Just an update for anyone who comes across this discussion later:
It turns out that the previous owner had spare lines made up for most of the running rigging. The lines had obviously been swapped in the past, cleaned, and properly stored in a locker down below. The only notable exceptions were the line for the vang (though there is a new-looking coil of the same line in the spares locker, so with a simple close eye splice and cut to length, I can easily make one), and there was only one line of the correct length for the traveler. I swapped the sheets and removed everything to bring home to inspect and clean.

I chained the lines and put them in our front loading washer on delicate, low spin, with regular detergent. After the wash was finished, I loaded the machine with Nikwax wash-in formula, set the machine for a hot water quick wash, also low spin. The lines came out looking and feeling great. I’m figuring I’ll be good with the swapped lines through next season at least before I swap the sheets again. After another season or two, I’ll evaluate again to see if the next swap should be with new line. This at least extends the comfortable life of these lines by a bit! Thanks all for the recommendations, and thanks to the search feature for providing even more good information.


----------



## JohnBPrice (Aug 10, 2014)

Nice. How do you think the nikwax affected the feel of your lines?


----------



## sailingfool (Apr 17, 2000)

jwoytek said:


> ... We are still rank amateurs, but improving! A sail like this one was exactly what I needed to recharge after a busy week heading into another busy week.
> 
> View attachment 139984
> 
> ...


 FYI, you want to put at least three or more turns of a sheet on a winch or the sheet will not develop enough friction for the winch to hold it and will tend to slip. If you are using smaller line, you want enough turns to fully cover the center of the winch drum.

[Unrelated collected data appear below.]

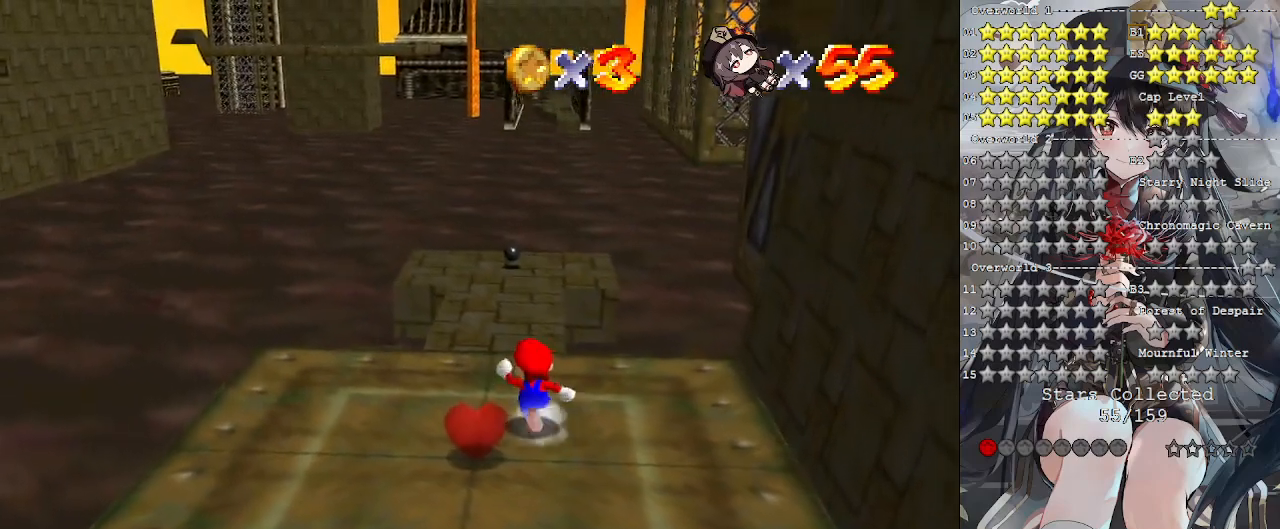
{"buttons": [], "left_stick": "up", "right_stick": "center", "events": []}
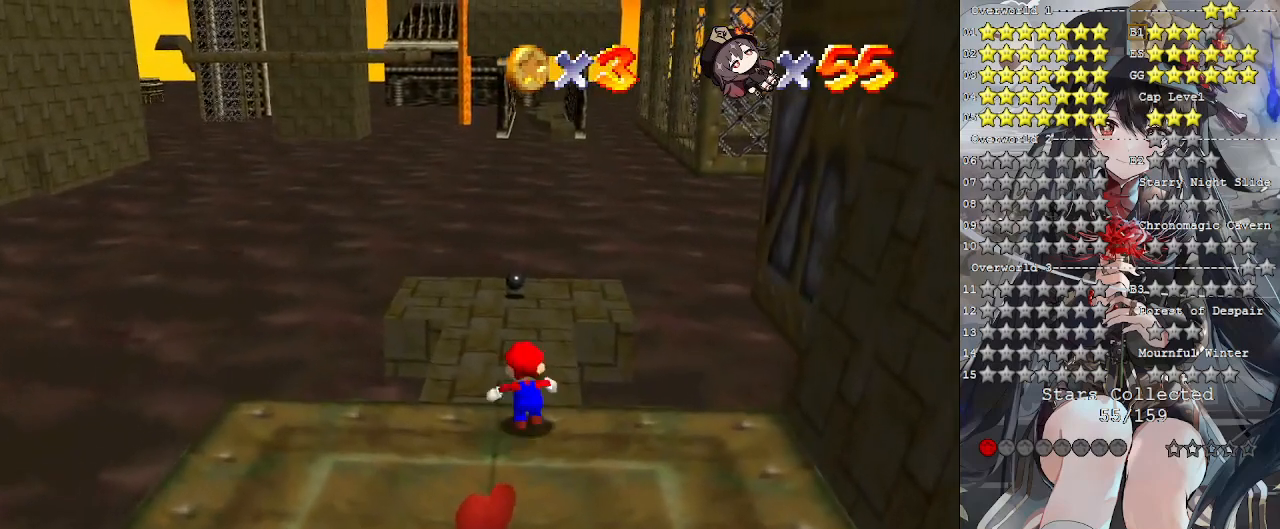
{"buttons": [], "left_stick": "down", "right_stick": "center", "events": [[67, "left_stick", "down"]]}
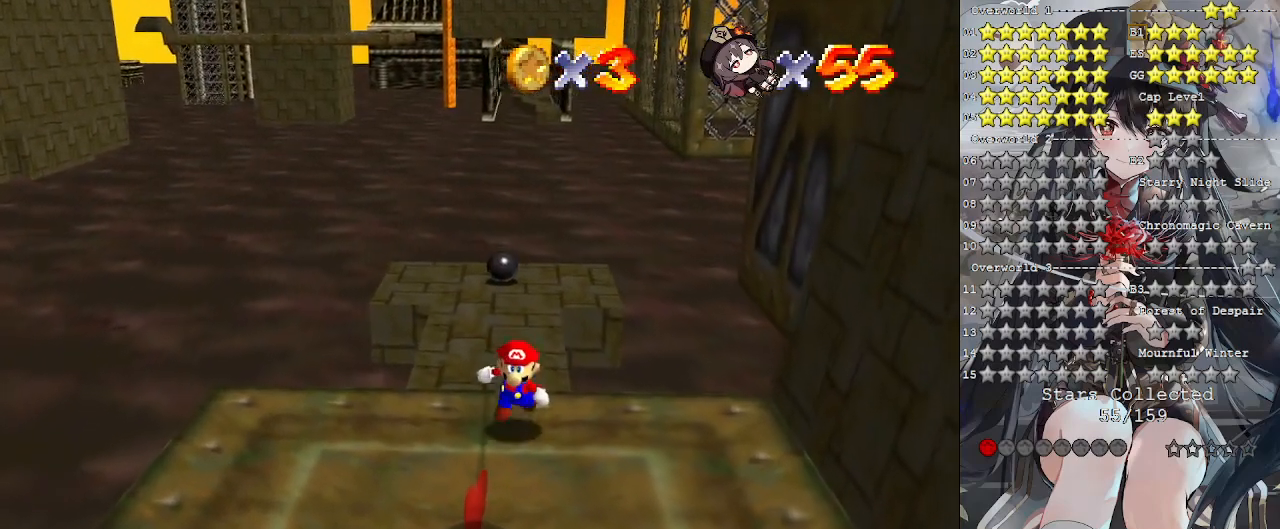
{"buttons": [], "left_stick": "down", "right_stick": "center", "events": []}
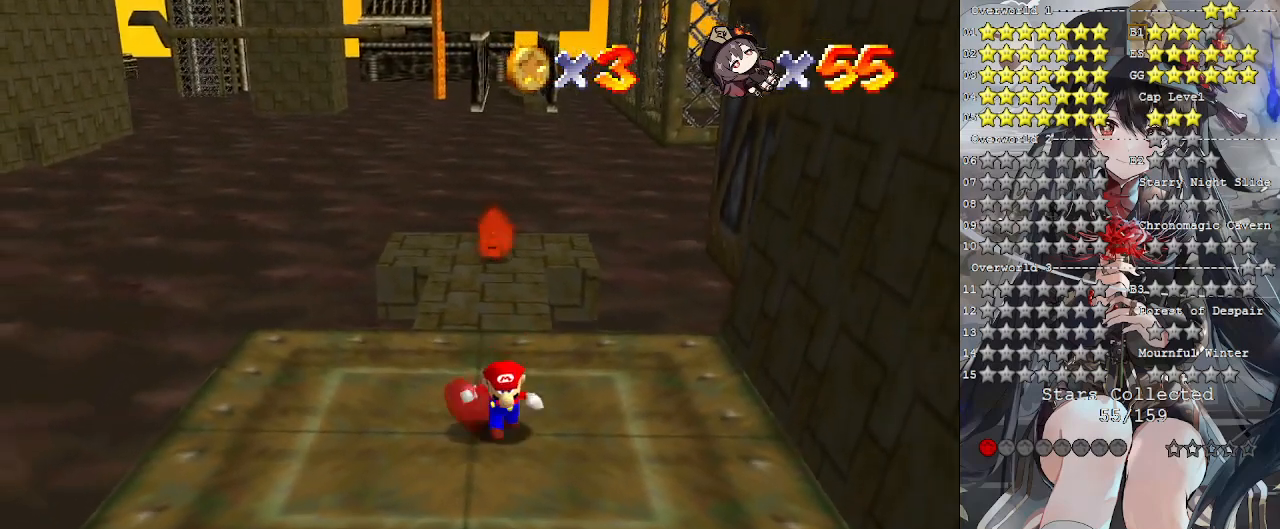
{"buttons": ["CROSS"], "left_stick": "down", "right_stick": "center", "events": [[400, "CROSS", "down"]]}
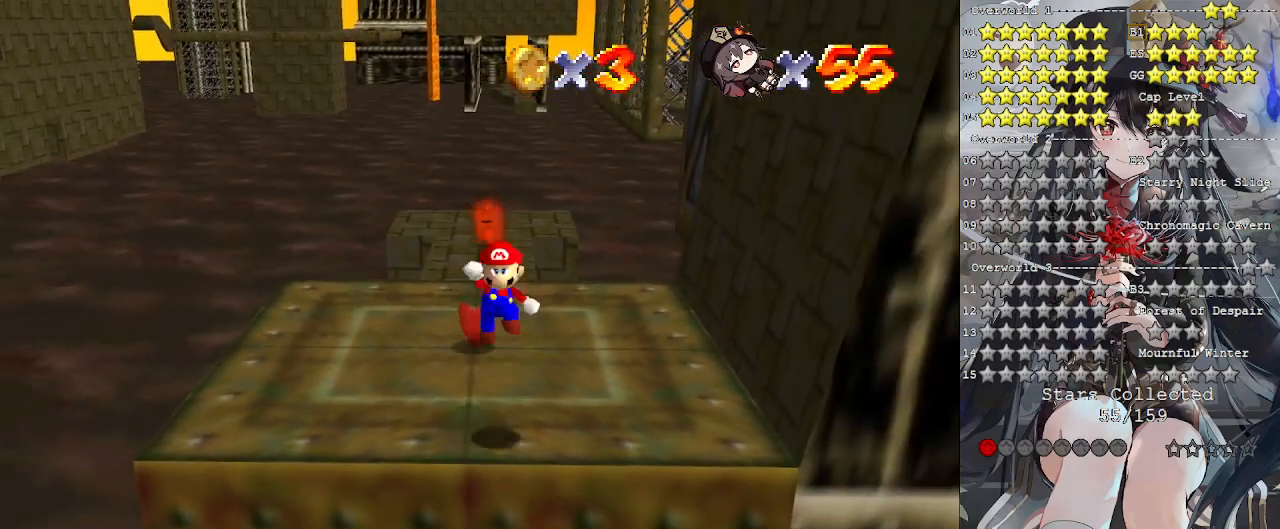
{"buttons": [], "left_stick": "down", "right_stick": "center", "events": [[167, "CROSS", "up"]]}
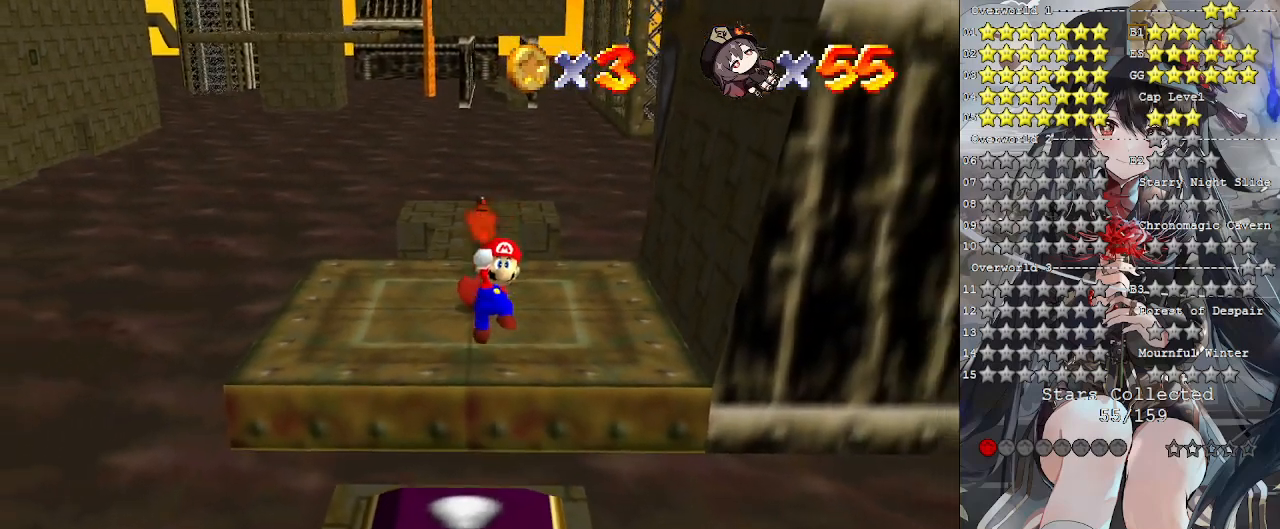
{"buttons": ["CROSS"], "left_stick": "up", "right_stick": "center", "events": [[133, "left_stick", "up"], [433, "CROSS", "down"]]}
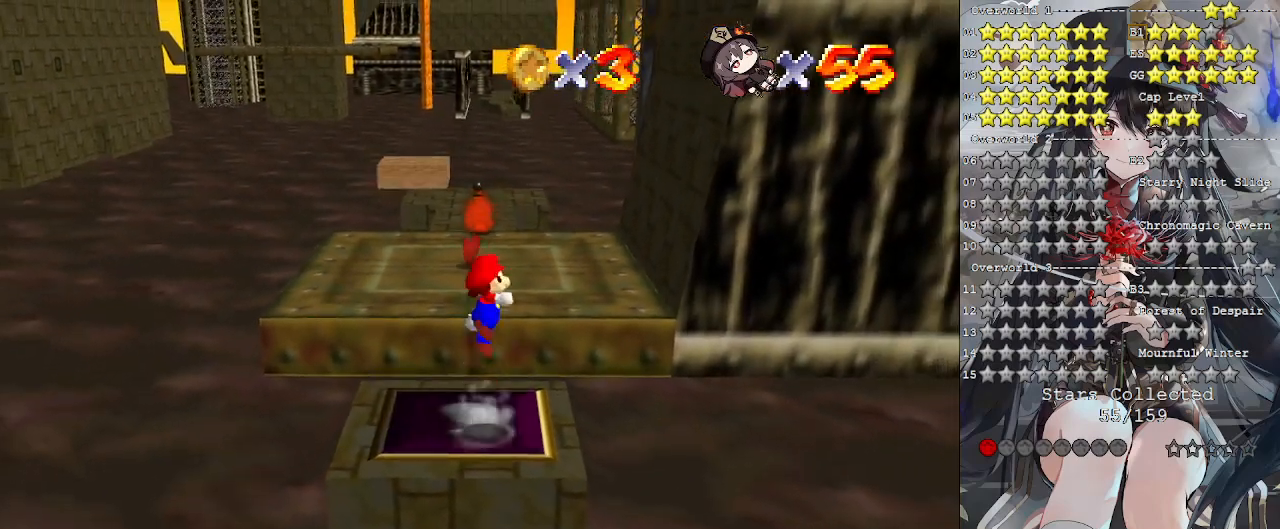
{"buttons": ["CROSS", "SQUARE"], "left_stick": "up", "right_stick": "center", "events": [[33, "L3", "down"], [367, "L3", "up"], [467, "SQUARE", "down"]]}
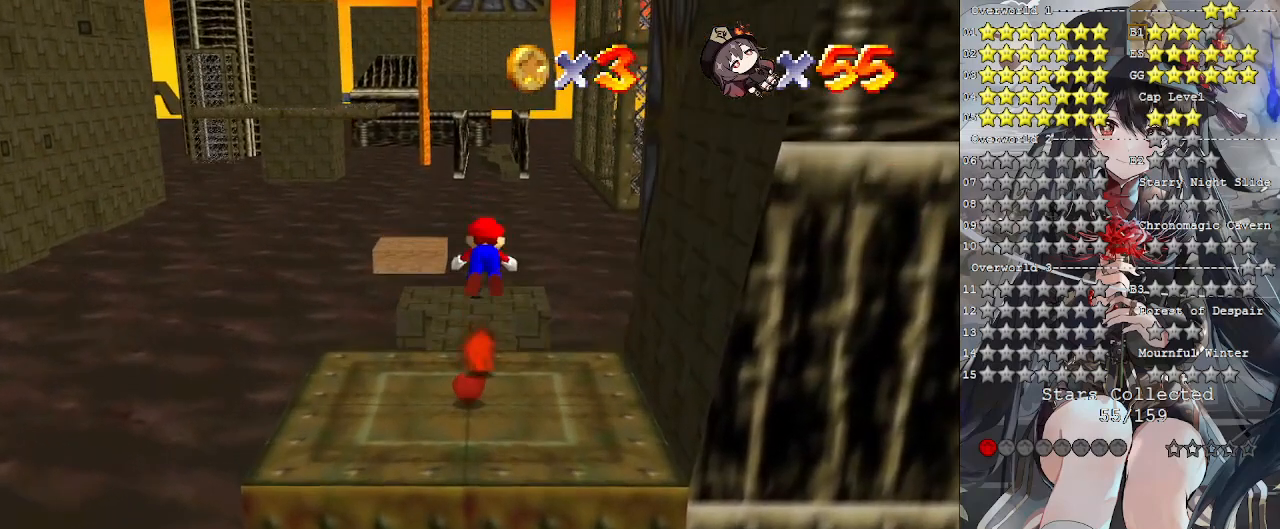
{"buttons": [], "left_stick": "down-right", "right_stick": "center", "events": [[33, "SQUARE", "up"], [67, "CROSS", "up"], [200, "left_stick", "down-right"]]}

So using a 5/16" spinnaker sheet, you may need eight turns or so for the winch to hold the line. See 8:40 in


----------



## jwoytek (Aug 22, 2008)

JohnBPrice said:


> Nice. How do you think the nikwax affected the feel of your lines?


I was curious about this myself and handled the lines after both the wash cycle and the Nikwax cycle. I did not dry them in between, so my dry handling comments are only after both cycles and air drying was complete.

After the straight wash cycle, the lines felt less stiff, looked a lot cleaner, and felt quite damp. They held their chaining well.

After the Nikwax cycle, my main takeaways were that they felt a lot less damp and seemed lighter, and they seemed even less stiff. I also noticed that one of the four lines (of course, the longest one, the mainsheet) had mostly un-chained itself. It wasn't tangled, so maybe it was just the last set of agitation that caused it to pull itself free.

After drying, the lines felt good and ran through my hands much more smoothly than they did before. I didn't dunk them to test water repellency. They coiled nicely with a smooth lay and the few twists that were imparted on the mainsheet came out with an easy flip.

The line for the vang has a close eye splice at the end that attaches to a becket on the tackle at the vang. This splice was not whip locked, and some core had worked itself loose. The end of the standing part had a whip lock, though, so I worked the cover back from there and the eye splice set itself well again. I'll whip lock that before I reinstall it.

It will be a bit before we are back on board, but I'm looking forward to seeing how these lines behave over the rest of the season.


----------



## jwoytek (Aug 22, 2008)

sailingfool said:


> FYI, you want to put at least three or more turns of a sheet on a winch or the sheet will not develop enough friction for the winch to hold it and will tend to slip. If you are using smaller line, you want enough turns to fully cover the center of the winch drum. So using a 5/16" spinnaker sheet, you may need eight turns or so for the winch to hold the line. See 8:40 in


Excellent point. I get lazy with the stays'l sheet because there's so little load on that--most of the time.


----------